• DIRECTIONS FOR THIS TASK
Could you set down exactly the lines of the data below, starting at the one that holds "59,288 | 63,571 |" and ending at the one that holds "137,465 | 99,655 |", both included, and only those?

※

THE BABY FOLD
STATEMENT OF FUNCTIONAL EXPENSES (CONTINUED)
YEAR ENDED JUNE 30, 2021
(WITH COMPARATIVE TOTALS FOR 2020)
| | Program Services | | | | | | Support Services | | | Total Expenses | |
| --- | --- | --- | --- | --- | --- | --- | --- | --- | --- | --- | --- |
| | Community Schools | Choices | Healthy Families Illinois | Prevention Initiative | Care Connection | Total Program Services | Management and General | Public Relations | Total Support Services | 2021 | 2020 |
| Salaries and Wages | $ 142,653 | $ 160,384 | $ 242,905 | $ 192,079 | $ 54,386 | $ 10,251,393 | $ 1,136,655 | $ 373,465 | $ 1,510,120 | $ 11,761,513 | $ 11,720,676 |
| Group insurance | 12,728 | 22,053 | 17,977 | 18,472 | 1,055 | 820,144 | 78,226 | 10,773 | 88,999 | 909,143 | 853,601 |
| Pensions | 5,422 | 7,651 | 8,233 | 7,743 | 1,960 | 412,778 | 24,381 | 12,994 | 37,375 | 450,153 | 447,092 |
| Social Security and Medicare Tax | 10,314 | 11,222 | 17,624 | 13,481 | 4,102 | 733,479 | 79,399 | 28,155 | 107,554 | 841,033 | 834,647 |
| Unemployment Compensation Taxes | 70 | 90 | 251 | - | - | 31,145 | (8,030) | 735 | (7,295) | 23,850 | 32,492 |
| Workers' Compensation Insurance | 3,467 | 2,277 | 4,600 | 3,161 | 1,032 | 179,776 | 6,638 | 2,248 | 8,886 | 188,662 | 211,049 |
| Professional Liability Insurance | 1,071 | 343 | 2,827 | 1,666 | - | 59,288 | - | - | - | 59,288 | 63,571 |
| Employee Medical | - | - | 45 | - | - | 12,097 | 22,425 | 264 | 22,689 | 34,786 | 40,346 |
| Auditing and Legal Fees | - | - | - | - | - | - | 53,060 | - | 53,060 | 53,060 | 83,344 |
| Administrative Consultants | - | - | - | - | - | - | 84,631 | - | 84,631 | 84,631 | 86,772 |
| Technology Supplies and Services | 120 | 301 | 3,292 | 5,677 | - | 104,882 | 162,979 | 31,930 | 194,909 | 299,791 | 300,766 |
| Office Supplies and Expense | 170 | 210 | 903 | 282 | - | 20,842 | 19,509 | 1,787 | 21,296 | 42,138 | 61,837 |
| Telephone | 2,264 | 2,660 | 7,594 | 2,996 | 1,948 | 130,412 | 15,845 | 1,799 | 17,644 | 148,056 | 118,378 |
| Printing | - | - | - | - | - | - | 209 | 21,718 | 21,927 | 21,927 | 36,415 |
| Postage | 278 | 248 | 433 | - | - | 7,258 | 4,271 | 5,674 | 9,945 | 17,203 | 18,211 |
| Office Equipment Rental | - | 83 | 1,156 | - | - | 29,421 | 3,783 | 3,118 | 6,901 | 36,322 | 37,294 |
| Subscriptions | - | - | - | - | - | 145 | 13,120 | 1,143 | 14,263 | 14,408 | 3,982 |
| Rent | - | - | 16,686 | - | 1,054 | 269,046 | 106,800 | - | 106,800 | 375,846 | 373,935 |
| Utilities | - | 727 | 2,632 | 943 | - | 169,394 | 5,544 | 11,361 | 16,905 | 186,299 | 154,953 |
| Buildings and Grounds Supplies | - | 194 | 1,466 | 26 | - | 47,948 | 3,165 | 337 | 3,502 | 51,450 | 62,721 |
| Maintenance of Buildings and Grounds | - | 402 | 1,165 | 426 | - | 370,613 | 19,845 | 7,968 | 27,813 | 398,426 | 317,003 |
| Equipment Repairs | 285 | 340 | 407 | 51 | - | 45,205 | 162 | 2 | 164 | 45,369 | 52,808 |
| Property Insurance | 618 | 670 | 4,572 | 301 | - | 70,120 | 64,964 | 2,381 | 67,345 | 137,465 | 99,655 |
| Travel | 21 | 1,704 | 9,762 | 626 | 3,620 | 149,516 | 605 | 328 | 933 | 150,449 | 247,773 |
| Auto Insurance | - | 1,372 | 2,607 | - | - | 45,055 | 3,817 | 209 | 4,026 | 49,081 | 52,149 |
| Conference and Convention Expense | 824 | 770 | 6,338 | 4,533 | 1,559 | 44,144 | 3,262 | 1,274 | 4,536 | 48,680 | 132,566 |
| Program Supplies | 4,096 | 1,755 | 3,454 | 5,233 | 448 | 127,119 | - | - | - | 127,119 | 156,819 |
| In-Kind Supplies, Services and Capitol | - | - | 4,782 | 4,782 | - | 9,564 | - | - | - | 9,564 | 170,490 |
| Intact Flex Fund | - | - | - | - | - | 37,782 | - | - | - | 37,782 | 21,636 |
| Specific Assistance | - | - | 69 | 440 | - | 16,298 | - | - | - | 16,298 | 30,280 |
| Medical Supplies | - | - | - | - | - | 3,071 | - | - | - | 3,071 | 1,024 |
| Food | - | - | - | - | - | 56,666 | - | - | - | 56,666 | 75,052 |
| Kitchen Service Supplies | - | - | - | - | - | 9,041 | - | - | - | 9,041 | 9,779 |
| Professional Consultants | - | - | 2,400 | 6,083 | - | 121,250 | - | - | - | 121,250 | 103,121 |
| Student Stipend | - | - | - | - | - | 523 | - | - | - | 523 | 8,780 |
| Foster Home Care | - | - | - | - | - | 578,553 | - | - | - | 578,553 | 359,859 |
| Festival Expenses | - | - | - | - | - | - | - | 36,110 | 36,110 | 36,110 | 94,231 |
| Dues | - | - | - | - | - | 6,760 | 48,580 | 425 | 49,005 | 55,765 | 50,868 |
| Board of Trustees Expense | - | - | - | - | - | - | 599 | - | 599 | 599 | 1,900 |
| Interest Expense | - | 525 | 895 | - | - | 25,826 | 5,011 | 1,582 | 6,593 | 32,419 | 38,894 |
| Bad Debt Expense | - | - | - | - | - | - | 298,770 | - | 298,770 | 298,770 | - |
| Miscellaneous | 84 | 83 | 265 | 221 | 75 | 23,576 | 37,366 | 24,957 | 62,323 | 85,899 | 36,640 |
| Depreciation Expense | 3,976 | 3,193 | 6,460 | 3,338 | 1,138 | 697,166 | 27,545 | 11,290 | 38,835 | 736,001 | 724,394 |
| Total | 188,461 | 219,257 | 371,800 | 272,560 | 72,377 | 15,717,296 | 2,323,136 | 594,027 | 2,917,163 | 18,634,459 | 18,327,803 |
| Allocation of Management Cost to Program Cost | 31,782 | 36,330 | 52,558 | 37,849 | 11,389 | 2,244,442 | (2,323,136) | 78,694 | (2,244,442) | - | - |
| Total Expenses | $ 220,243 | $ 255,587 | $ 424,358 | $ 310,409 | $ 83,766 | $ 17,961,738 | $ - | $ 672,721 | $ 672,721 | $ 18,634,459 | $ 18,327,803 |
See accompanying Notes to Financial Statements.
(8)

※

• WORKED SOLUTION
| Professional Liability Insurance | 1,071 | 343 | 2,827 | 1,666 | - | 59,288 | - | - | - | 59,288 | 63,571 |
| Employee Medical | - | - | 45 | - | - | 12,097 | 22,425 | 264 | 22,689 | 34,786 | 40,346 |
| Auditing and Legal Fees | - | - | - | - | - | - | 53,060 | - | 53,060 | 53,060 | 83,344 |
| Administrative Consultants | - | - | - | - | - | - | 84,631 | - | 84,631 | 84,631 | 86,772 |
| Technology Supplies and Services | 120 | 301 | 3,292 | 5,677 | - | 104,882 | 162,979 | 31,930 | 194,909 | 299,791 | 300,766 |
| Office Supplies and Expense | 170 | 210 | 903 | 282 | - | 20,842 | 19,509 | 1,787 | 21,296 | 42,138 | 61,837 |
| Telephone | 2,264 | 2,660 | 7,594 | 2,996 | 1,948 | 130,412 | 15,845 | 1,799 | 17,644 | 148,056 | 118,378 |
| Printing | - | - | - | - | - | - | 209 | 21,718 | 21,927 | 21,927 | 36,415 |
| Postage | 278 | 248 | 433 | - | - | 7,258 | 4,271 | 5,674 | 9,945 | 17,203 | 18,211 |
| Office Equipment Rental | - | 83 | 1,156 | - | - | 29,421 | 3,783 | 3,118 | 6,901 | 36,322 | 37,294 |
| Subscriptions | - | - | - | - | - | 145 | 13,120 | 1,143 | 14,263 | 14,408 | 3,982 |
| Rent | - | - | 16,686 | - | 1,054 | 269,046 | 106,800 | - | 106,800 | 375,846 | 373,935 |
| Utilities | - | 727 | 2,632 | 943 | - | 169,394 | 5,544 | 11,361 | 16,905 | 186,299 | 154,953 |
| Buildings and Grounds Supplies | - | 194 | 1,466 | 26 | - | 47,948 | 3,165 | 337 | 3,502 | 51,450 | 62,721 |
| Maintenance of Buildings and Grounds | - | 402 | 1,165 | 426 | - | 370,613 | 19,845 | 7,968 | 27,813 | 398,426 | 317,003 |
| Equipment Repairs | 285 | 340 | 407 | 51 | - | 45,205 | 162 | 2 | 164 | 45,369 | 52,808 |
| Property Insurance | 618 | 670 | 4,572 | 301 | - | 70,120 | 64,964 | 2,381 | 67,345 | 137,465 | 99,655 |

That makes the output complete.